# Kitty keeps stepping in poop



## MaxPoopyPaws (Jan 27, 2016)

HELP! I have 2 Lynx point Siamese. I have two litter boxes. One is a boy and one is a girl. Both 5 months old, both fixed. The girl goes to the litter box fine. The boy goes in, digs and digs then finally goes and instead of covering it up he scratches at the sides of the litter box like thats the litter to cover it up. He keeps switching the sides of the litter box and inevitably steps in his poop. He's been doing this since we got him at 3 months. I've tried bigger litter boxes, higher walls on the boxes, double sided tape on the sides so it will annoy him to touch the sides. I've tried three different types of litter, nothing works. His sister will jump in and cover it up for him but not before he steps in it. He just keeps stepping in his poop. I'm at my wits end and almost regret buying both of them. I've even tried gently using his own paws to cover it up after he poops and he still doesn't get it. I need help.


----------



## lymorelynn (Oct 4, 2008)

Oh dear. I was going to say they grow out of it - many young kittens will walk in their poo but I think your boy is old enough not to. One of my girls scratches the sides of the box but she does cover her poo and one girl who doesn't cover but manages not to step in it. I can only suggest removing the poo as soon as he goes if you can - not easy if you're not around when he goes. Put a mat outside the litter box to hopefully clean his paws before he gets any further. If his poo is very soft try a change in his diet to make it more solid and less messy if he does step in it.
And welcome to PF :Cat


----------



## chillminx (Nov 22, 2010)

Hi @MaxPoopyPaws, some cats do scrape the sides of the box and not bury their poo. I don't think you will stop him doing that. Nor is it likely to make a difference if you try and guide his paws to show him how to bury his poo. If he is going to change his habits he will learn of his own accord by seeing how his sister behaves in the box.

Stepping in his poo is a problem though, I agree. It is still possible he may grow out of it, I once had a cat whose co-ordination was not great at 6 mths old and he used to step in his poo and he did eventually grow out of it I am pleased to say.
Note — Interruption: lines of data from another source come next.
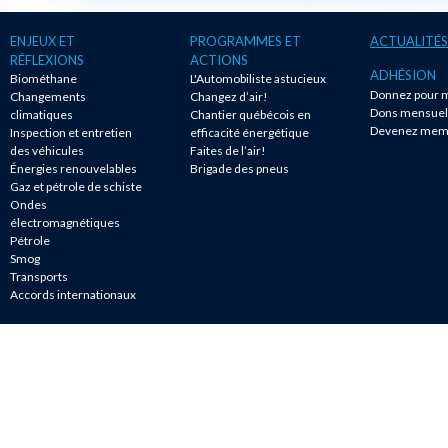
ENJEUX ET
PROGRAMMES ET
ACTUALITÉS
RÉFLEXIONS
ACTIONS
ADHÉSION
Biométhane
L'Automobiliste astucieux
Donnez pour m
Changements
Changez d’air!
Dons mensuel
climatiques
Chantier québécois en
Devenez mem
Inspection et entretien
efficacité énergétique
des véhicules
Faites de l’air!
Énergies renouvelables
Brigade des pneus
Gaz et pétrole de schiste
Ondes
électromagnétiques
Pétrole
Smog
Transports
Accords internationaux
I know you have tried different boxes, but I would try offering an extra large box. An open box, and locate it in a well lit area so he can see clearly where he is stepping in the box.

Also use a litter that is soft on paws, as it may possibly influence him to actually bury his poo rather than scrape the sides of the box. And use a clumping litter if you are not already doing so, as the litter box gets less quickly contaminated that way. In the UK Cats Best Oko Plus litter is liked by many cats. Not sure if it is available where you are. Also cat litters made from cereals such as corn are well liked by cats.

His poo needs to be firm and formed, not soft, or sticky. If it is not firm and formed then as Lynn advised, review his diet. Dry food is known for causing soft sticky stools in some cats, or even diarrhoea.


----------